Emily Rhodes

A modern Medea: Iron Curtain, by Vesna Goldsworthy, reviewed

A novel of love and betrayal artfully evokes the 1980s while also drawing on the mythic past

‘Medea’ by Frederick Sandys — the mythical character whom Vesna Goldsworthy’s protagonist resembles. [Getty Images]

Vesna Goldsworthy’s finely wrought third novel explodes into life early on with a shocking scene in which Misha — the boyfriend of our protagonist, Milena Urbanska — returns from a short, tough spell of military service, initiates a game of Russian roulette (‘the only Russian thing I could face right now’) and blows his brains out.

It is 1981. Misha and Milena are children of the political elite in an unnamed capital city in the Eastern Bloc. As such, they are afforded privileges their compatriots lack: palatial homes, preferential treatment, western luxuries as seemingly innocuous as cans of Bitter Lemon from Italy and imported tampons, instead of ‘the scratchy home-produced sausages of grey cotton waste encased in a flimsy net that… soaked through before you could say “period”’.

These are evidently insufficient compensations, however, for additional surveillance and pressure to toe the party line. After Misha’s tragic exit, Milena buries herself in translation work for the country’s maize production until she’s asked to translate at a poetry festival, where she meets Jason Connor, a handsome Irish poet. She lends him her father’s coat; a few days later they have sex on her father’s bed. Jason asks her to return to London with him, but Milena stays behind, endures an abortion, then follows him several months later.

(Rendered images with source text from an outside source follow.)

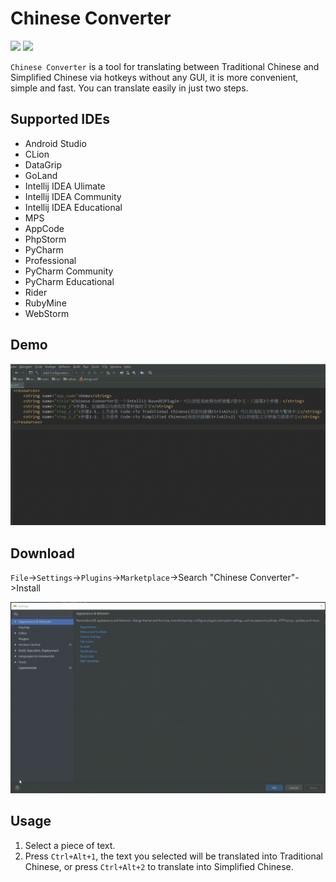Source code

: # Chinese Converter

[![](https://img.shields.io/badge/JetBrains-Intellij_Based-green.svg?style=flat-square)]()
[![](https://img.shields.io/badge/Version-2.0.0-blue.svg?style=flat-square)](https://plugins.jetbrains.com/plugin/13559-chinese-converter)

`Chinese Converter` is a tool for translating between Traditional Chinese and Simplified Chinese via hotkeys without any GUI, 
it is more convenient, simple and fast. You can translate easily in just two steps.

## Supported IDEs
+ Android Studio
+ CLion
+ DataGrip
+ GoLand
+ Intellij IDEA Ulimate
+ Intellij IDEA Community
+ Intellij IDEA Educational
+ MPS
+ AppCode
+ PhpStorm
+ PyCharm
+ Professional
+ PyCharm Community
+ PyCharm Educational
+ Rider
+ RubyMine
+ WebStorm

## Demo

![](demo/demo.gif)

## Download

`File`->`Settings`->`Plugins`->`Marketplace`->Search "Chinese Converter"->Install

![](demo/download.gif)

## Usage

1. Select a piece of text.
2. Press `Ctrl+Alt+1`, the text you selected will be translated into Traditional Chinese, or press `Ctrl+Alt+2` to translate into Simplified Chinese.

Appropriately enough, Iron Curtain is split in two halves, the first set in the East, the second in London. The initial fascination of witnessing life behind the Curtain is matched by seeing 1980s England from an outsider’s perspective. When Jason smuggles Milena into his spartan hall of residence, with its ‘coffin-sized’ bed, she says: ‘The enormity of the move I had made was somehow brought home by the smallness of the room.’